▸ DATA SHOWN
%%

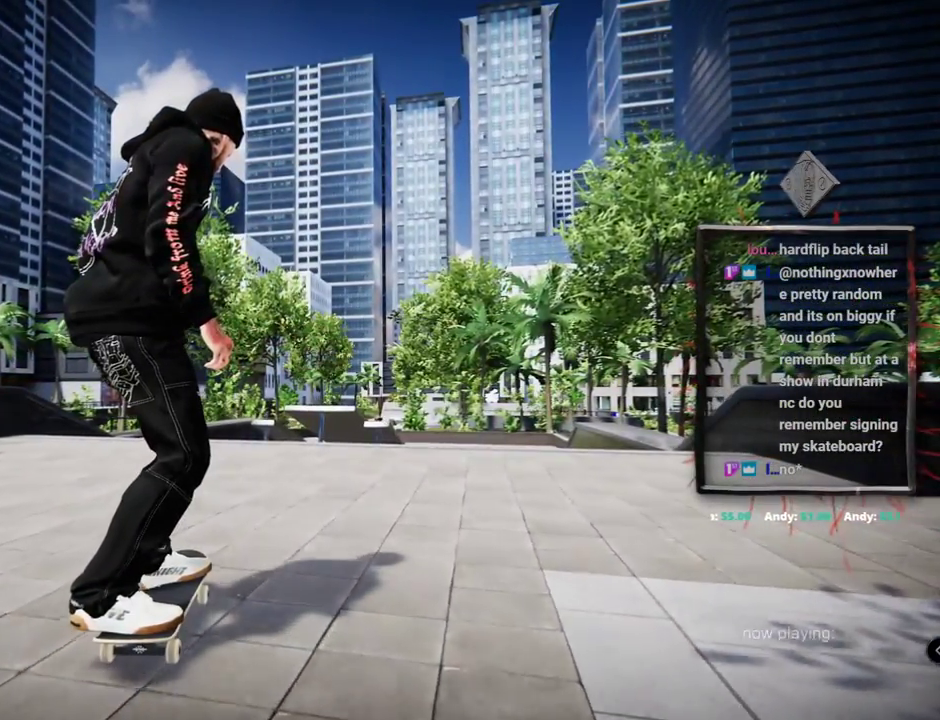
{"buttons": [], "left_stick": "center", "right_stick": "center", "events": []}
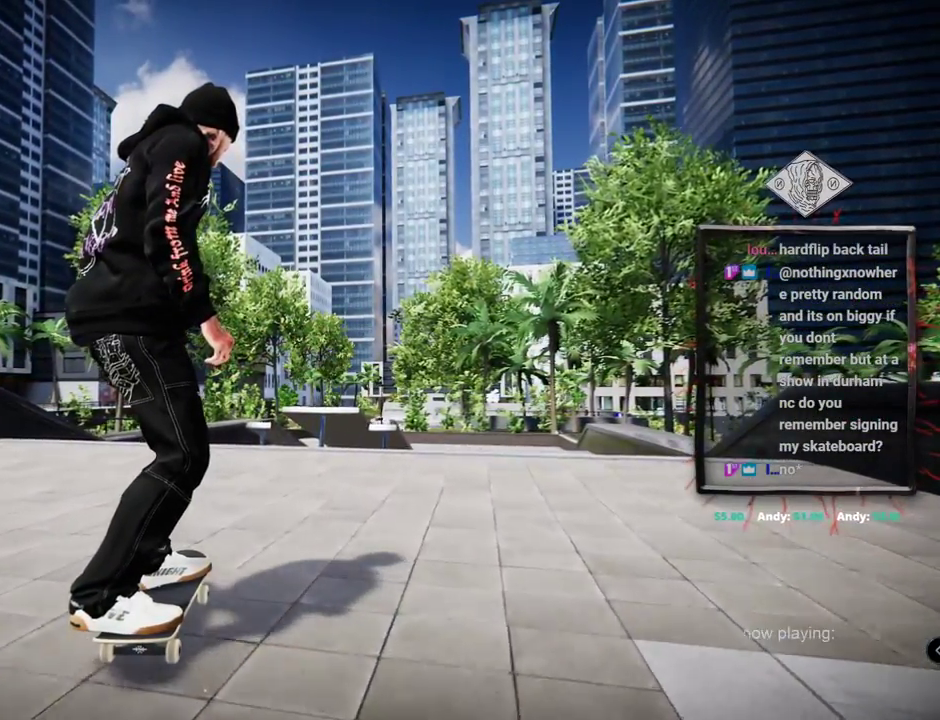
{"buttons": [], "left_stick": "center", "right_stick": "center", "events": []}
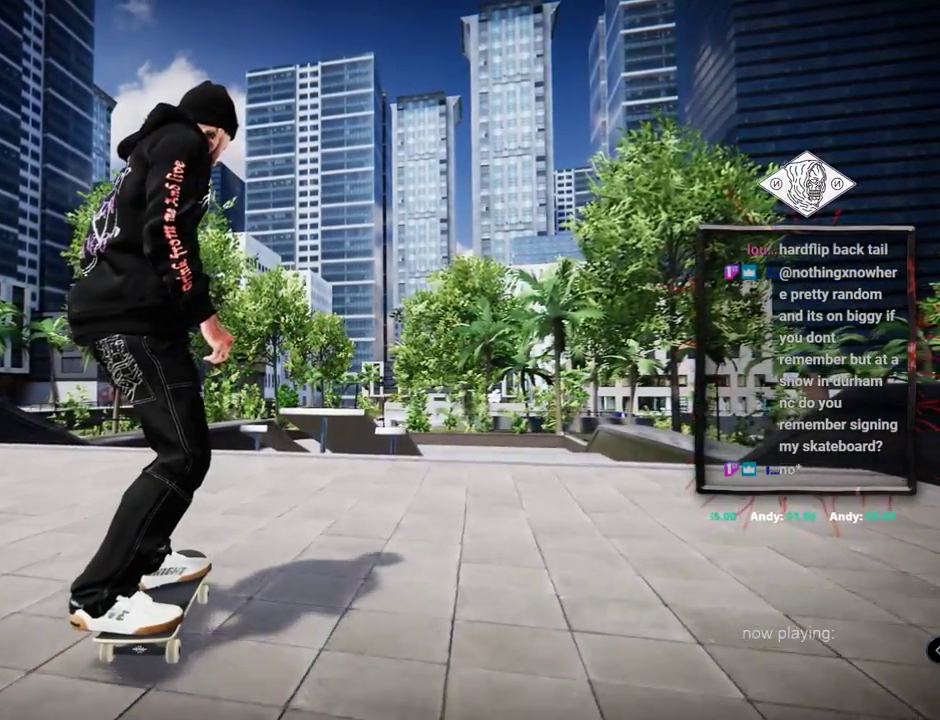
{"buttons": ["A"], "left_stick": "center", "right_stick": "center", "events": [[183, "DPAD_UP", "down"], [333, "DPAD_UP", "up"], [483, "A", "down"]]}
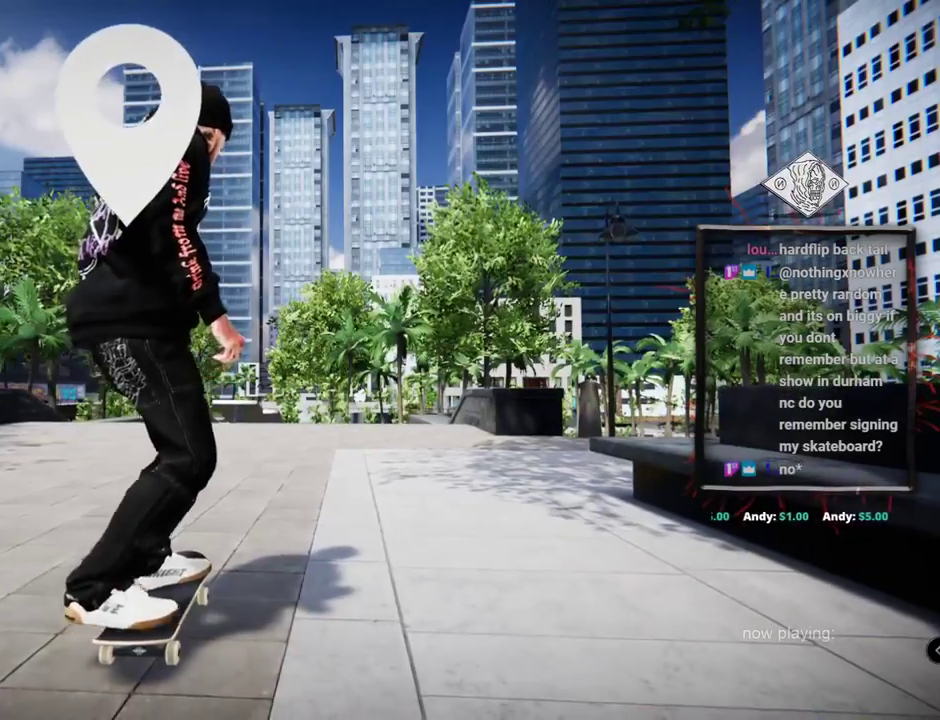
{"buttons": ["A"], "left_stick": "center", "right_stick": "center", "events": []}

%%

▸ TO DO
Output the data verbatim, images excluded.

▸ EXERCISE SOLUTION
{"buttons": [], "left_stick": "center", "right_stick": "center", "events": []}
{"buttons": [], "left_stick": "center", "right_stick": "center", "events": []}
{"buttons": ["A"], "left_stick": "center", "right_stick": "center", "events": [[183, "DPAD_UP", "down"], [333, "DPAD_UP", "up"], [483, "A", "down"]]}
{"buttons": ["A"], "left_stick": "center", "right_stick": "center", "events": []}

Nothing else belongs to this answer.